What am I missing, if anything?


Solution

  • What you're missing is that NSSet and the rest of Foundation, Cocoa, etc. is still there and always will be.

    EDIT: In Swift 1.2, Set is a native Swift type and you'll use that instead.

    There's absolutely nothing wrong with using NSSet when you need to. Here's an example from my own code:

    class TracksViewController : UITableViewController {
        // ...
        var observers = NSMutableSet()
        // ...
        override func viewDidLayoutSubviews() {
            func noteNowPlayingItem (note:NSNotification?) {
                // ...
            }
            // do it now!
            noteNowPlayingItem(nil)
            // and do it later, when now playing item notification arrives
            let ob = NSNotificationCenter.defaultCenter().addObserverForName(MPMusicPlayerControllerNowPlayingItemDidChangeNotification, 
                object: nil, queue: NSOperationQueue.mainQueue(), 
                usingBlock: noteNowPlayingItem)
            self.observers.addObject(ob)
        }
        // ...
    }
    

    So there I am using an NSMutableSet as a way of storing notification observers so I can do memory management later. No problem.

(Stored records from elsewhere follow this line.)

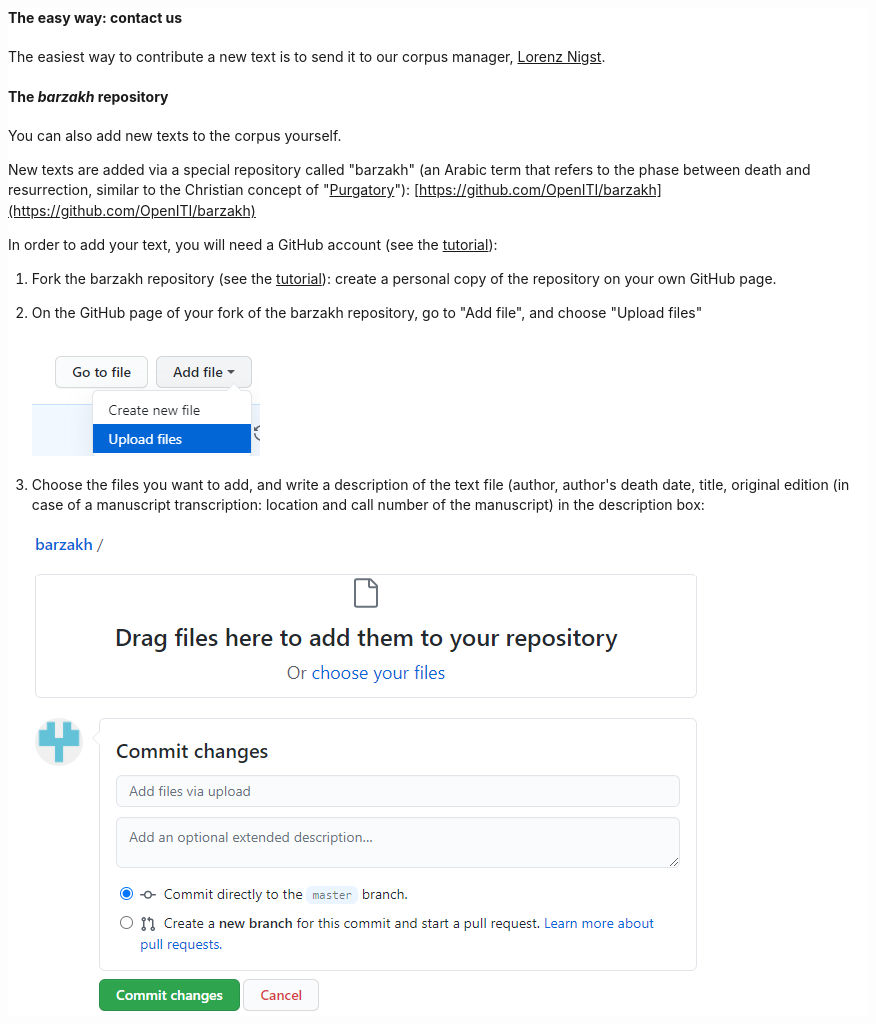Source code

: #### The easy way: contact us

The easiest way to contribute a new text is to send it to our corpus
manager, [Lorenz Nigst](mailto:Lorenz.Nigst@aku.edu).

#### The *barzakh* repository

You can also add new texts to the corpus yourself.

New texts are added via a special repository called "barzakh" (an Arabic
term that refers to the phase between death and resurrection, similar to
the Christian concept of
"[Purgatory](https://en.wikipedia.org/wiki/Barzakh)"):
[https://github.com/OpenITI/barzakh](https://github.com/OpenITI/barzakh)

In order to add your text, you will need a GitHub account (see the
[tutorial](#create-a-github-account)):

1.  Fork the barzakh repository (see the [tutorial](#create-your-personal-copy-of-an-openiti-repo-forking)): create a personal copy
     of the repository on your own GitHub page.

2.  On the GitHub page of your fork of the barzakh repository, go to
     "Add file", and choose "Upload files"
     
     ![](/images//media/image22.png)

3.  Choose the files you want to add, and write a description of the
     text file (author, author's death date, title, original edition
     (in case of a manuscript transcription: location and call number
     of the manuscript) in the description box:
     
     ![](/images//media/image20.png)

    Notice, however, that just in that little snippet of code I am taking advantage of Swift features that put it head and shoulders above Objective-C in my opinion:

    • The NSMutableSet property does not have to be initialized in code (e.g. in an initializer, or in viewDidLoad); I do it right when I declare it. You can't do that in Objective-C. So this is safe; this property will never accidentally be nil (has that ever happened to you??).

    • I use function-in-function, so that I can both call a closure and pass it. Yes, you can do the same thing in Objective-C (give a block a name), but is this syntax easier or what? I had to look up the "named closure" syntax every time I used it; now I spend my time writing code, not looking up obscure syntax that I can't write or read.

    Indeed, just sticking with arrays for a moment, there are lots of times when you have a Swift Array but you need to cast it to an NSArray, or pass an Array into a Cocoa method that takes an NSArray, so as to call some Foundation method that has no Swift equivalent. It's not a problem.